▶ Supplied text
┏━━

# Lucid Dreaming > Dream Control >  >  Shooting energy blasts? (DON'T LAUGH.)

## vyral

YES, I KNOW, I WATCH TOO MUCH ANIME. TT_TT getting past that fact...
as I explained in my previous post (making this my 2nd post, woot  :boogie:  ) when I obtain lucidity in a dream, it's often caused by a nightmarish scene in which all my options are taken away and/or I'm trapped somewhere by some random pursuer. I panic and end up spontaneously making up new options such as flying out of reach. After I do this I realize that it should have been impossible and that this means I'm in a dream (usually accompanied by an obnoxiously loud and dramatic declaration of this fact). 
In the dream I had about an hour ago, I had an experience where I was running through a blank white maze-like building full of white doors and curtains. Being chased by a creepy little girl in a white dress who wanted to play "tag" and kept making a bajillion clones of herself that kept appearing EVERYWHERE. >_>; I was running through a hallway full of these heavy white curtains that seemed to slow me down but had no effect on her. I entered into a wider room and realized that her little clones were coming from all sides and I was trapped. When they came into the room I saw some of my friends coming from somewhere else. They didn't say anything I could comprehend but when I saw them I just was compelled to lift off the ground and fly out of reach. I then realized I was in a lucid dream (-insert obnoxious declaration here-). I "stumbled" a little as I was trying to remain in the right mindset. I came back down to the floor for long enough that she tried to grab my arm. I got overconfident and tried to pull off something outrageous of course. (for a 15 year old who is a total N00B at this XD) I put my arms out and tried to shoot an energy blast like I'd seen on a TV show before I went to bed.

┗━━

▶ Recorded data
┏━━

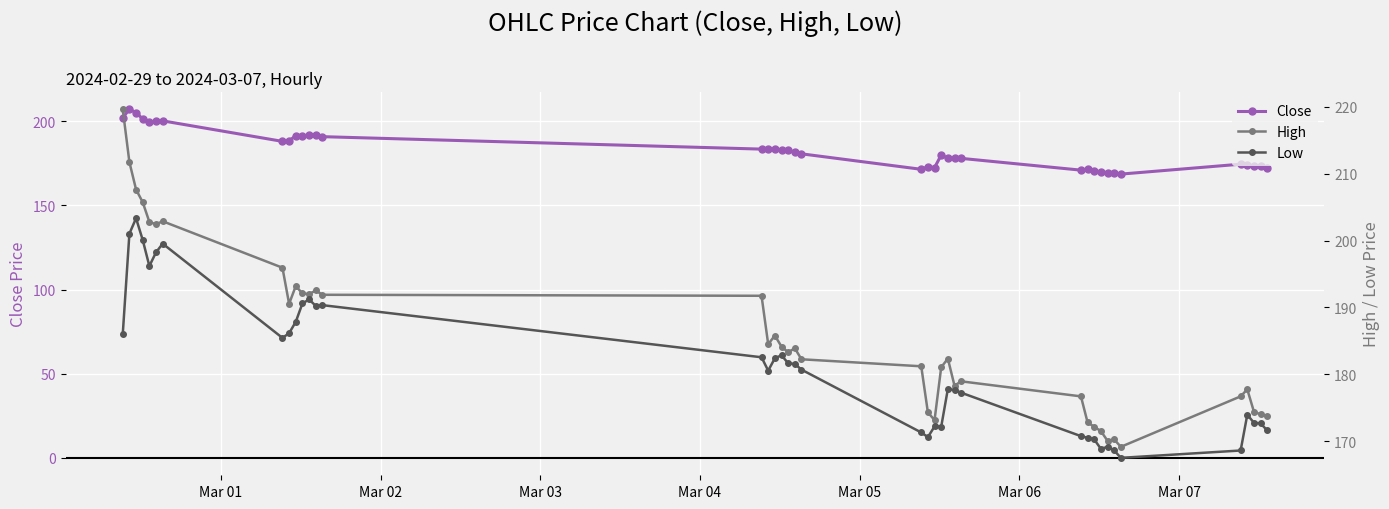

What is the maximum value for Close?

207.1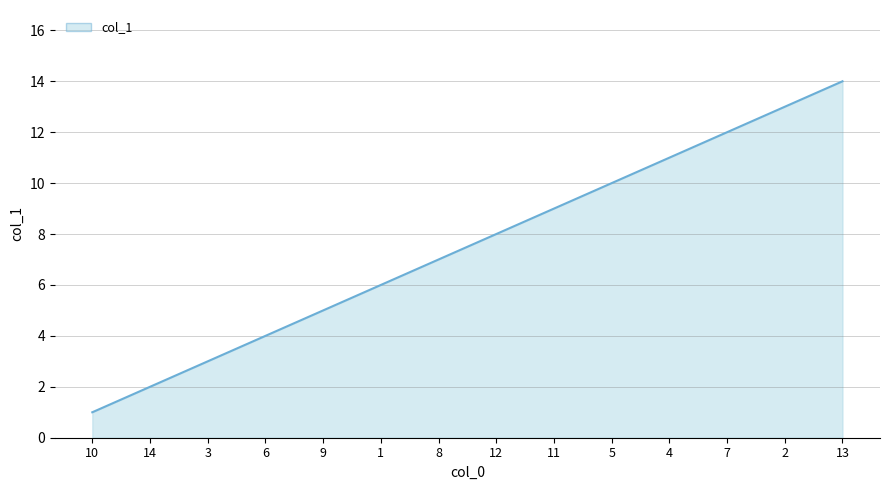

What is the sum of the values at 6 and 1?

10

┗━━

▶ Exercise requirements
Reproduce the passage of the lucid dreaming post between "# Lucid Dreaming" and "past that fact...", inclusive.

▶ Response to the exercise
# Lucid Dreaming > Dream Control >  >  Shooting energy blasts? (DON'T LAUGH.)

## vyral

YES, I KNOW, I WATCH TOO MUCH ANIME. TT_TT getting past that fact...